Data records
══════════════════════════════
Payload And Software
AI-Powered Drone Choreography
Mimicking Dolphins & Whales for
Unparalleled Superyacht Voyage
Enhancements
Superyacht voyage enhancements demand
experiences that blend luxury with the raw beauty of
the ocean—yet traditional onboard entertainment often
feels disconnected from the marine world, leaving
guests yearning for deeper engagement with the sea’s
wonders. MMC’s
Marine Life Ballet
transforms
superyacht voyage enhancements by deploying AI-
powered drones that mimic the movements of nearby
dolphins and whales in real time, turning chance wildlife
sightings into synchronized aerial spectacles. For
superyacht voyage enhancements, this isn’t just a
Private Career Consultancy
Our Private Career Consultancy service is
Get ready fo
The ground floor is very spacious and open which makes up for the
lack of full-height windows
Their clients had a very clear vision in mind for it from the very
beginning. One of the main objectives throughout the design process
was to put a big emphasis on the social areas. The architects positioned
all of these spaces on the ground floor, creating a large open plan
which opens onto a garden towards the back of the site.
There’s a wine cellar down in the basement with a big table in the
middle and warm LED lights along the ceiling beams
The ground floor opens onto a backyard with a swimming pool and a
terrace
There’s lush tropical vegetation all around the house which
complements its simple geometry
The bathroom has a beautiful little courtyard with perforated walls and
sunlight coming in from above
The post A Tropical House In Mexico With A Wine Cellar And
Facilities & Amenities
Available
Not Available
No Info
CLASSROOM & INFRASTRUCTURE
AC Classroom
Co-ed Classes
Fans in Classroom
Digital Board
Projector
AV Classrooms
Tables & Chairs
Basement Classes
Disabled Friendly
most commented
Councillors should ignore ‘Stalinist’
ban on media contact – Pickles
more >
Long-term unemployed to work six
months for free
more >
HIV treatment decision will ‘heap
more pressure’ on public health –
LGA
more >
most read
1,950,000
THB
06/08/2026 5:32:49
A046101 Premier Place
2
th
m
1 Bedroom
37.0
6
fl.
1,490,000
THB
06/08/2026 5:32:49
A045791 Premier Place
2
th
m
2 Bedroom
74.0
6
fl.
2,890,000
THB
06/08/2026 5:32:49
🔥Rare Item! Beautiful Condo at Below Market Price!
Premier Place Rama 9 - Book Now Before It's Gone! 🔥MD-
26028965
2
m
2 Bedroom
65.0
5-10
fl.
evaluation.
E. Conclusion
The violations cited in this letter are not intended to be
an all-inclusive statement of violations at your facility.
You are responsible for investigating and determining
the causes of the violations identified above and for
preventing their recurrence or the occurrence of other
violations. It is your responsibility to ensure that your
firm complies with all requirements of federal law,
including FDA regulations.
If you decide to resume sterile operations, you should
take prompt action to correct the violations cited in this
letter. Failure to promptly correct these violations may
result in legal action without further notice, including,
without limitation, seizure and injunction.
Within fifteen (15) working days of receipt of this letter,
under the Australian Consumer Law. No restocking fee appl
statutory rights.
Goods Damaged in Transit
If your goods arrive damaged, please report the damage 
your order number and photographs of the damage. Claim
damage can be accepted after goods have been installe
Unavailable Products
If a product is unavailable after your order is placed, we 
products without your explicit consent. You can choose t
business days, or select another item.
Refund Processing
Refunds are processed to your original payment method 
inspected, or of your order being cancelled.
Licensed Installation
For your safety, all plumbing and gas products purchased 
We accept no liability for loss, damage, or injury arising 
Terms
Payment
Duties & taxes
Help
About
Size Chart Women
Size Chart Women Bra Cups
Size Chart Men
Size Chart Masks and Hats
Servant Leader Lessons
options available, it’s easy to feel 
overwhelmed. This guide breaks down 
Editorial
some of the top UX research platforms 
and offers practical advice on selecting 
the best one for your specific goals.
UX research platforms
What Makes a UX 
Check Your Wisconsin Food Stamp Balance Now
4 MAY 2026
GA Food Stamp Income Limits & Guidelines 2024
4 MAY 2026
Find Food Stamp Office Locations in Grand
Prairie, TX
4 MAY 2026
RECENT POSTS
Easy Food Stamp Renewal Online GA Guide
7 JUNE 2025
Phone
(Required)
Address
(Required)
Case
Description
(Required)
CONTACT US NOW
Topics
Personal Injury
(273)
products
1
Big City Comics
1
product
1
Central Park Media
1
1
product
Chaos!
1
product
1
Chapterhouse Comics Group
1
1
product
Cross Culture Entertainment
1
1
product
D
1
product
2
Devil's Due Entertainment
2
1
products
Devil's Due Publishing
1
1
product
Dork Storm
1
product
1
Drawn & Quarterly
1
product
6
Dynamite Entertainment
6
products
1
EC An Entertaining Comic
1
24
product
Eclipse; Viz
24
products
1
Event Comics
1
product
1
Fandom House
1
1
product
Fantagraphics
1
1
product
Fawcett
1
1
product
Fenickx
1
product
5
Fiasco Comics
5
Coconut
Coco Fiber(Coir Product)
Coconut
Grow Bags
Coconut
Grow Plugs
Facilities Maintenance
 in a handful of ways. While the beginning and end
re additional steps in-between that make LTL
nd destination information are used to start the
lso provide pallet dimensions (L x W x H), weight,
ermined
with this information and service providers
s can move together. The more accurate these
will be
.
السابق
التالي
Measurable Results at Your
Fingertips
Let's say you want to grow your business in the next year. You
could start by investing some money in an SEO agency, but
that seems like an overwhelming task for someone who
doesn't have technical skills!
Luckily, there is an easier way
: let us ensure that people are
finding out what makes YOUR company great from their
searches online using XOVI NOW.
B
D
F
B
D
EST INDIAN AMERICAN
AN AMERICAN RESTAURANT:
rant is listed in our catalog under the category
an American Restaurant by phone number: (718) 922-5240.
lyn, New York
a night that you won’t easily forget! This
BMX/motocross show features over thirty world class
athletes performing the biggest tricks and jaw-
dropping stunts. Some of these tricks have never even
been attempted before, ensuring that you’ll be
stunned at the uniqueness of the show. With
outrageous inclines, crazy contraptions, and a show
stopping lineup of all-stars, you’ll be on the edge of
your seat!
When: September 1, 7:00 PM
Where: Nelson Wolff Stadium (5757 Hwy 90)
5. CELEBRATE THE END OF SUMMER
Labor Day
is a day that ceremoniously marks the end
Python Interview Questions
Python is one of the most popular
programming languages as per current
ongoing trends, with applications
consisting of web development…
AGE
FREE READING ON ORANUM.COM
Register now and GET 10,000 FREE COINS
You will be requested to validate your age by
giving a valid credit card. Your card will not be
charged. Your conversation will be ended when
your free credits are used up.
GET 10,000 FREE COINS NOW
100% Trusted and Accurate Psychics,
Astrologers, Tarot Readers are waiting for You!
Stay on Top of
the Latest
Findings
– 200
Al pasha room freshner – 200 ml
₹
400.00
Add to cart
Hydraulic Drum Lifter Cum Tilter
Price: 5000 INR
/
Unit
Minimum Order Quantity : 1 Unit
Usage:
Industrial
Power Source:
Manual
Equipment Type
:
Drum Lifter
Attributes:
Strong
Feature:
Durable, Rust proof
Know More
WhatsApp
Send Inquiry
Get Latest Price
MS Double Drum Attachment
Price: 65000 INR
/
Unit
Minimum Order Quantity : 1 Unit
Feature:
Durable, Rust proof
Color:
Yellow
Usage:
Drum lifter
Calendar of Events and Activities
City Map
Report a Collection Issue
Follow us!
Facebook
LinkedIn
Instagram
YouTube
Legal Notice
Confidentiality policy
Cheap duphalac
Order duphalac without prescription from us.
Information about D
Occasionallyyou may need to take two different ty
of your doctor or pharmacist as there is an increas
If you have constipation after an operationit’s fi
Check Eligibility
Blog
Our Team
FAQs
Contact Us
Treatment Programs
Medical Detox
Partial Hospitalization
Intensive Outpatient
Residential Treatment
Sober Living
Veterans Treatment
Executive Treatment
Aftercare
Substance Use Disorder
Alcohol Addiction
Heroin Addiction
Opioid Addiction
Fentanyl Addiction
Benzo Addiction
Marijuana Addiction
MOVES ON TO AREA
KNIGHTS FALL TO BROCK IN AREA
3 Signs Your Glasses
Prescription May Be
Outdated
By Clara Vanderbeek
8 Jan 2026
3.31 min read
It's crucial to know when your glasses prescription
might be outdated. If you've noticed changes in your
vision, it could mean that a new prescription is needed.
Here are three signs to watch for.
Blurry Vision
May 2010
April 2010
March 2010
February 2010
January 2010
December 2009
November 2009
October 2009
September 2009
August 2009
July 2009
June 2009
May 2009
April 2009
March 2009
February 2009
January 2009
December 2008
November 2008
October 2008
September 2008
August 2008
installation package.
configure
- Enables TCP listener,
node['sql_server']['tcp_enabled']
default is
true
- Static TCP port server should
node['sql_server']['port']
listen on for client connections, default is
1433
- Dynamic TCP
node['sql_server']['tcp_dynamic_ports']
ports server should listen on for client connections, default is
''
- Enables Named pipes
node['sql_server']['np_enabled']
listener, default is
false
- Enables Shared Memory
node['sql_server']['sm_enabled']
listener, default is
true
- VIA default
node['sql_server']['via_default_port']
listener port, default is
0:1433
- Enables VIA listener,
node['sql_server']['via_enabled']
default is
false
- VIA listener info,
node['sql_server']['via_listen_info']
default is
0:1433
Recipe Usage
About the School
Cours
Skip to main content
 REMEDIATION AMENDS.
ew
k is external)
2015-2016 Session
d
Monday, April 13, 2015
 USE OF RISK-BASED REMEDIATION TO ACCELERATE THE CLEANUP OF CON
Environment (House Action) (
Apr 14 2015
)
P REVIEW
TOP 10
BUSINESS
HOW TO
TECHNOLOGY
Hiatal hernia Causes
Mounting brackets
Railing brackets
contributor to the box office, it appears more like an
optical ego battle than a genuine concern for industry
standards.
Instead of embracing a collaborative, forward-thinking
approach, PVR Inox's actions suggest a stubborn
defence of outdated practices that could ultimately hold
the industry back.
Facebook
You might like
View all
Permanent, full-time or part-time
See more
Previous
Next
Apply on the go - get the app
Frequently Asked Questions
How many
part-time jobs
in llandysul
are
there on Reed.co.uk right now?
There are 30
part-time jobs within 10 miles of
══════════════════════════════
▸ **INSTRUCTIONS FOR THE TASK**: Write out the records above exactly, from the opening line to the line with "AV Classrooms", including both, with nothing added.

▸ **RESULT BELOW**:
Payload And Software
AI-Powered Drone Choreography
Mimicking Dolphins & Whales for
Unparalleled Superyacht Voyage
Enhancements
Superyacht voyage enhancements demand
experiences that blend luxury with the raw beauty of
the ocean—yet traditional onboard entertainment often
feels disconnected from the marine world, leaving
guests yearning for deeper engagement with the sea’s
wonders. MMC’s
Marine Life Ballet
transforms
superyacht voyage enhancements by deploying AI-
powered drones that mimic the movements of nearby
dolphins and whales in real time, turning chance wildlife
sightings into synchronized aerial spectacles. For
superyacht voyage enhancements, this isn’t just a
Private Career Consultancy
Our Private Career Consultancy service is
Get ready fo
The ground floor is very spacious and open which makes up for the
lack of full-height windows
Their clients had a very clear vision in mind for it from the very
beginning. One of the main objectives throughout the design process
was to put a big emphasis on the social areas. The architects positioned
all of these spaces on the ground floor, creating a large open plan
which opens onto a garden towards the back of the site.
There’s a wine cellar down in the basement with a big table in the
middle and warm LED lights along the ceiling beams
The ground floor opens onto a backyard with a swimming pool and a
terrace
There’s lush tropical vegetation all around the house which
complements its simple geometry
The bathroom has a beautiful little courtyard with perforated walls and
sunlight coming in from above
The post A Tropical House In Mexico With A Wine Cellar And
Facilities & Amenities
Available
Not Available
No Info
CLASSROOM & INFRASTRUCTURE
AC Classroom
Co-ed Classes
Fans in Classroom
Digital Board
Projector
AV Classrooms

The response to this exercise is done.